从WordPress到Hexo

终于，在2个多月后，抽出时间将WordPress的入口完全迁移到Hexo静态blog。也就是说，之前访问WordPress的链接都将会跳转到这个静态博客，所以如果你看到这个页面的时候，不要受到惊吓。

Url兼容

在做这个操作之前，还是有很大的顾虑，担心把博客搞坏……因为访问量比较高的几个页面应该都是从搜索引擎进来的，所以至少要对这些页面做一下兼容，跳转到对应的新的页面。

之前WordPress的博客链接是通过http://kyleudo.com/p=278中的p参数定位到文章的。所以思路就是建立一个映射关系，将id映射到新的url。

首先我从统计数据里找到近一个月访问到页面。导出csv之后截取id并合并得到id的数组。
从Hexo源码中遍历每一个文件，搜索id查看是否在id数组中，如果存在，按照Hexo的url规则将url输出。
在VPS上编写route文件，实现映射逻辑。

图片静态

上一步做完之后，旧的博客url就已经映射到新的资源了。下一步要做的是将WordPress下的图片上传到CDN，一方面是为了加速，另一方面是因为将nginx的root改为指向route目录之后，图片资源无法链接到WordPress下。

遍历Hexo源文件，查找所有链接到VPS的图片，使用七牛的python SDK，上传到CDN空间。
正则替换Hexo源文件中的图片链接。

实现 & 总结

上面操作的思路很清晰，有两个值得注意的技术点。
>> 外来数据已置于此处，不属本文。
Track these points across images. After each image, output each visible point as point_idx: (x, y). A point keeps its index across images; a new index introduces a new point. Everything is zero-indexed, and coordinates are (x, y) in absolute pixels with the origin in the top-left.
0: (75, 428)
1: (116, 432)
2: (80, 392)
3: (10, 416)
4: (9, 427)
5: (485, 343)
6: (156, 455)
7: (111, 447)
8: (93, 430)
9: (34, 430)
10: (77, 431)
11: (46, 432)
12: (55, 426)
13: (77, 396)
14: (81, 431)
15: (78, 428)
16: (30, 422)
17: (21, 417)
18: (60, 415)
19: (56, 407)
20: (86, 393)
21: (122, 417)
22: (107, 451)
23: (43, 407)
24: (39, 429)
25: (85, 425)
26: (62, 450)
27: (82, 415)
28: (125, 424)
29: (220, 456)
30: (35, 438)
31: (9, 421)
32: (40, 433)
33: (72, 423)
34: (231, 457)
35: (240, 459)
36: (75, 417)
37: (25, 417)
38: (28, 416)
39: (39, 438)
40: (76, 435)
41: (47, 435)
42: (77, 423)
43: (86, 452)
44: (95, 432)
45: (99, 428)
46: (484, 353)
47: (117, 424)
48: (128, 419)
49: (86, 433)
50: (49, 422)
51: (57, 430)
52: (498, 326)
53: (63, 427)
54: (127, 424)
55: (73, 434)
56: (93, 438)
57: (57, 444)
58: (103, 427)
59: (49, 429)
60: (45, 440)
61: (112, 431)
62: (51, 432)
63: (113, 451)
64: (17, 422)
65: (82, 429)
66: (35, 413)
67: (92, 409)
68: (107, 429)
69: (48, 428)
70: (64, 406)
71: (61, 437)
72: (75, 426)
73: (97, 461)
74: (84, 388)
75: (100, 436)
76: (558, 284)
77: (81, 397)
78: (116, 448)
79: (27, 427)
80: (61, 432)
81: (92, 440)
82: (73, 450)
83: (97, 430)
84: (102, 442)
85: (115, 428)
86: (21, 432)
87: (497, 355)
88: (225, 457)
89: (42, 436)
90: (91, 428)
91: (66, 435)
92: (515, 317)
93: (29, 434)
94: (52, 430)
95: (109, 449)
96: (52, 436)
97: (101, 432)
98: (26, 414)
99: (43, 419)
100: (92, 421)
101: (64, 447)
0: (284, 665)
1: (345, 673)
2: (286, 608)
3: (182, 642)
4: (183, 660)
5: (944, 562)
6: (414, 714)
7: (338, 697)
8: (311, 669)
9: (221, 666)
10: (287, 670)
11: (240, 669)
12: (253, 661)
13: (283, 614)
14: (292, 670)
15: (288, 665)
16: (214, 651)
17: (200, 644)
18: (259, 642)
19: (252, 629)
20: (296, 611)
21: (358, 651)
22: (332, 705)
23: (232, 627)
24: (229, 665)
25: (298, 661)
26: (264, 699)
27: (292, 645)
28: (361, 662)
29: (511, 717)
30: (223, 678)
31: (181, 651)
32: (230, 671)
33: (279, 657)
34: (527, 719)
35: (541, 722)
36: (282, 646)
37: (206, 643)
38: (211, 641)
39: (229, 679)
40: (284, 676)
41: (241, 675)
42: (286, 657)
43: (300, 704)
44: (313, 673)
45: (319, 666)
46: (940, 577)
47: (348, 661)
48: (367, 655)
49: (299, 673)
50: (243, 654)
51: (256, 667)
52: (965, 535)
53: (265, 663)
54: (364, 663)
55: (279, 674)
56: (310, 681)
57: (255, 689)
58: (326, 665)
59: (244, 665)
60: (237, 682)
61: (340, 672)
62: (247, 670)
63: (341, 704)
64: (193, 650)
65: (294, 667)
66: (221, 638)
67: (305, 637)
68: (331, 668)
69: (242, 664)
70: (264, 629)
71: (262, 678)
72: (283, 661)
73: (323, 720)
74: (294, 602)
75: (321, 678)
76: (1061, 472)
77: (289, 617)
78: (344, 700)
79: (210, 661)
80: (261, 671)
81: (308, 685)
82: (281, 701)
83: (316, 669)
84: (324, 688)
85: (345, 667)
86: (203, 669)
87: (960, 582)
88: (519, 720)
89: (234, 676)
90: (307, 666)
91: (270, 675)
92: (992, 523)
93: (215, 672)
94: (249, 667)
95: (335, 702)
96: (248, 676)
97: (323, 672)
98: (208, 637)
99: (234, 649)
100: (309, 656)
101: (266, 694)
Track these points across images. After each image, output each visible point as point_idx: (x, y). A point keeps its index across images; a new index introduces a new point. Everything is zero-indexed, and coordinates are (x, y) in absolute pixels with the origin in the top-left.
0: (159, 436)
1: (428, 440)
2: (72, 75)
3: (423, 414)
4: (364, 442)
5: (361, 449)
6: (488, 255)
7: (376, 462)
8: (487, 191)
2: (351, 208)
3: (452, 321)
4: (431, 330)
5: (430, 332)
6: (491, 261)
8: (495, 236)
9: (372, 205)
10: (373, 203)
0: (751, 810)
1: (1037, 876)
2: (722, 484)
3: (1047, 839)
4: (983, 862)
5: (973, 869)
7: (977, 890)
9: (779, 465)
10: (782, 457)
Python和正则

Python脚本用到了两个，输出id-url映射表、查找图片url并上传到CDN。

输出id-url映射表

import os 

path = 'Hexo文章源码目录';
needIds = [需要映射的ID];

def mapUrl(filename) :
	file = open(os.path.join(path, filename))
	postId = ''
	datePath = ''
	for line in file:
		if line.find('id: ') == 0:
			postId = line[4:len(line)-1]
			if int(postId) not in needIds:
				return ''
		if line.find('date: ') == 0:
			datePath = line[6:10] + '/' + line[11:13] + '/' + line[14:16]
		if len(datePath) > 0:
			break
	if postId == '':
		return ''
	p = filename[0:len(filename)-3];
	print '$p_map[' + postId + '] = "' + datePath + '/' + p + '";' 
	return datePath + '/' + p

for filename in os.listdir(path) :
	file = os.path.join(path, filename)
	# print filename
	p = mapUrl(filename) + '/'

查找图片url并上传到CDN

import os 
import re
from qiniu import Auth, put_file, etag, urlsafe_base64_encode
import qiniu.config

path = '源文件路径';
imagePath = '图片路径，我提前将WordPress的uploads目录下载了下来'

#需要填写你的 Access Key 和 Secret Key
access_key = 'AK'
secret_key = 'SK'

#构建鉴权对象
q = Auth(access_key, secret_key)

#要上传的空间
bucket_name = '空间'

def upload(file, filename):
	key = filename;
	token = q.upload_token(bucket_name, key, 3600)
	ret, info = put_file(token, key, file)
	assert ret['key'] == key
	print('Uploaded: ' + key)

def scanFile(filename) :
	file = open(os.path.join(path, filename))
	for line in file:
		# print(line)
		pattern = re.compile(r'http:[^\]]*\.(png|jpg)')
		match = pattern.findall(line)
		if len(match) > 0:
			# print(match)
			for m in match:
				if m.find('static.kyleduo') != -1:
					print('skip uploaded')
					continue
				print('=======================================')
				print('Found image: ' + m)
				pathPattern = re.compile(r'(?<=uploads/).*\.(png|jpg)')
				urlPath = pathPattern.search(m)
				if urlPath == None:
					continue
				filename = urlPath.group()
				file = imagePath + urlPath.group() 
				if not os.path.exists(file) :
					print('File not exists! skip...')
					continue
				print('uploading: ')
				upload(file, filename)

for filename in os.listdir(path) :
	# file = os.path.join(path, filename)
	print(filename)
	scanFile(filename)

正则

我很喜欢正则的逻辑性，这次，主要在替换图片URL的时候，使用了正则：

(/www.|/)kyleduo.com/wp-content/uploads(?=[^[]]*.(png|jpg))

使用这个表达式匹配URL并替换成static域名下的URL。